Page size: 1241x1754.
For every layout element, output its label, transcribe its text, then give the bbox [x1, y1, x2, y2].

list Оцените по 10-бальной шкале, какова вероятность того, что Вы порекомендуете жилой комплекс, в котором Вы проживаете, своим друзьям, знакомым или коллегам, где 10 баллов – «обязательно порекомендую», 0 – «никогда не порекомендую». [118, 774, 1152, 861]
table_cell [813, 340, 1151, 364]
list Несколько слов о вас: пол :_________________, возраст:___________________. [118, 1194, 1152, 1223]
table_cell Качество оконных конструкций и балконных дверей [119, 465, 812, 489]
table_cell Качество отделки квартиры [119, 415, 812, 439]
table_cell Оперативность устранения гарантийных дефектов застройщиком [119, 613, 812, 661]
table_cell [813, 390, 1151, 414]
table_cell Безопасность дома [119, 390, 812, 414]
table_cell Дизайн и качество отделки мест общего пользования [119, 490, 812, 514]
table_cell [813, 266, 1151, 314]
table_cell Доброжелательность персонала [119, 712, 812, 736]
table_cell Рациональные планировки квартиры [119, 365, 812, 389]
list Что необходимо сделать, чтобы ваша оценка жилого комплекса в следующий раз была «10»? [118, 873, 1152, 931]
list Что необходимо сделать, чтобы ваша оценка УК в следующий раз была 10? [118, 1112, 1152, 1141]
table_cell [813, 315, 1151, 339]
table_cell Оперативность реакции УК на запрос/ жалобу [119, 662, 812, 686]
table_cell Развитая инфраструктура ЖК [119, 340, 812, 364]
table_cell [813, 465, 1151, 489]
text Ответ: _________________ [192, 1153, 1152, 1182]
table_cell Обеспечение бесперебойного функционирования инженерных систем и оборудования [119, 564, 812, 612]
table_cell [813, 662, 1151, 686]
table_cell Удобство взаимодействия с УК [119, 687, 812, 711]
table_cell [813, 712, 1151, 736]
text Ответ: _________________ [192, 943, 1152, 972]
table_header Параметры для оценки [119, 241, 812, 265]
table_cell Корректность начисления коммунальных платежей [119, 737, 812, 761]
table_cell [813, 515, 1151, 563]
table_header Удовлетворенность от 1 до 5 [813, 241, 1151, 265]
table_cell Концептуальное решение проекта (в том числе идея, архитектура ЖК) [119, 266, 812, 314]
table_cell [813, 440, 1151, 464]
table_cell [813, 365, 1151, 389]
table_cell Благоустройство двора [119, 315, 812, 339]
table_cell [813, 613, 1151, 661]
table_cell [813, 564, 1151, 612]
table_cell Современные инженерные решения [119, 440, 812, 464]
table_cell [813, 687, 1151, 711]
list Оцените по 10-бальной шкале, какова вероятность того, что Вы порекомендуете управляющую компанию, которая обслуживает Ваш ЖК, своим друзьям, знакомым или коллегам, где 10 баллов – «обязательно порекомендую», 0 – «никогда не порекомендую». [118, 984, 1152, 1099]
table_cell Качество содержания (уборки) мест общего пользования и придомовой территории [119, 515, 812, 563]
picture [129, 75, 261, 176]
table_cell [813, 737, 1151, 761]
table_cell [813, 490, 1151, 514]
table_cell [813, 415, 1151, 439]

WHAT IS REQUIRED - Each line of the listing is to be output verbatim.

RESPONSE TO THE EXERCISE -
Page size: 1241x1754.
For every layout element, output its label, transcribe its text, then give the bbox [x1, y1, x2, y2].

list Оцените по 10-бальной шкале, какова вероятность того, что Вы порекомендуете жилой комплекс, в котором Вы проживаете, своим друзьям, знакомым или коллегам, где 10 баллов – «обязательно порекомендую», 0 – «никогда не порекомендую». [118, 774, 1152, 861]
table_cell [813, 340, 1151, 364]
list Несколько слов о вас: пол :_________________, возраст:___________________. [118, 1194, 1152, 1223]
table_cell Качество оконных конструкций и балконных дверей [119, 465, 812, 489]
table_cell Качество отделки квартиры [119, 415, 812, 439]
table_cell Оперативность устранения гарантийных дефектов застройщиком [119, 613, 812, 661]
table_cell [813, 390, 1151, 414]
table_cell Безопасность дома [119, 390, 812, 414]
table_cell Дизайн и качество отделки мест общего пользования [119, 490, 812, 514]
table_cell [813, 266, 1151, 314]
table_cell Доброжелательность персонала [119, 712, 812, 736]
table_cell Рациональные планировки квартиры [119, 365, 812, 389]
list Что необходимо сделать, чтобы ваша оценка жилого комплекса в следующий раз была «10»? [118, 873, 1152, 931]
list Что необходимо сделать, чтобы ваша оценка УК в следующий раз была 10? [118, 1112, 1152, 1141]
table_cell [813, 315, 1151, 339]
table_cell Оперативность реакции УК на запрос/ жалобу [119, 662, 812, 686]
table_cell Развитая инфраструктура ЖК [119, 340, 812, 364]
table_cell [813, 465, 1151, 489]
text Ответ: _________________ [192, 1153, 1152, 1182]
table_cell Обеспечение бесперебойного функционирования инженерных систем и оборудования [119, 564, 812, 612]
table_cell [813, 662, 1151, 686]
table_cell Удобство взаимодействия с УК [119, 687, 812, 711]
table_cell [813, 712, 1151, 736]
text Ответ: _________________ [192, 943, 1152, 972]
table_header Параметры для оценки [119, 241, 812, 265]
table_cell Корректность начисления коммунальных платежей [119, 737, 812, 761]
table_cell [813, 515, 1151, 563]
table_header Удовлетворенность от 1 до 5 [813, 241, 1151, 265]
table_cell Концептуальное решение проекта (в том числе идея, архитектура ЖК) [119, 266, 812, 314]
table_cell [813, 440, 1151, 464]
table_cell [813, 365, 1151, 389]
table_cell Благоустройство двора [119, 315, 812, 339]
table_cell [813, 613, 1151, 661]
table_cell [813, 564, 1151, 612]
table_cell Современные инженерные решения [119, 440, 812, 464]
table_cell [813, 687, 1151, 711]
list Оцените по 10-бальной шкале, какова вероятность того, что Вы порекомендуете управляющую компанию, которая обслуживает Ваш ЖК, своим друзьям, знакомым или коллегам, где 10 баллов – «обязательно порекомендую», 0 – «никогда не порекомендую». [118, 984, 1152, 1099]
table_cell Качество содержания (уборки) мест общего пользования и придомовой территории [119, 515, 812, 563]
picture [129, 75, 261, 176]
table_cell [813, 737, 1151, 761]
table_cell [813, 490, 1151, 514]
table_cell [813, 415, 1151, 439]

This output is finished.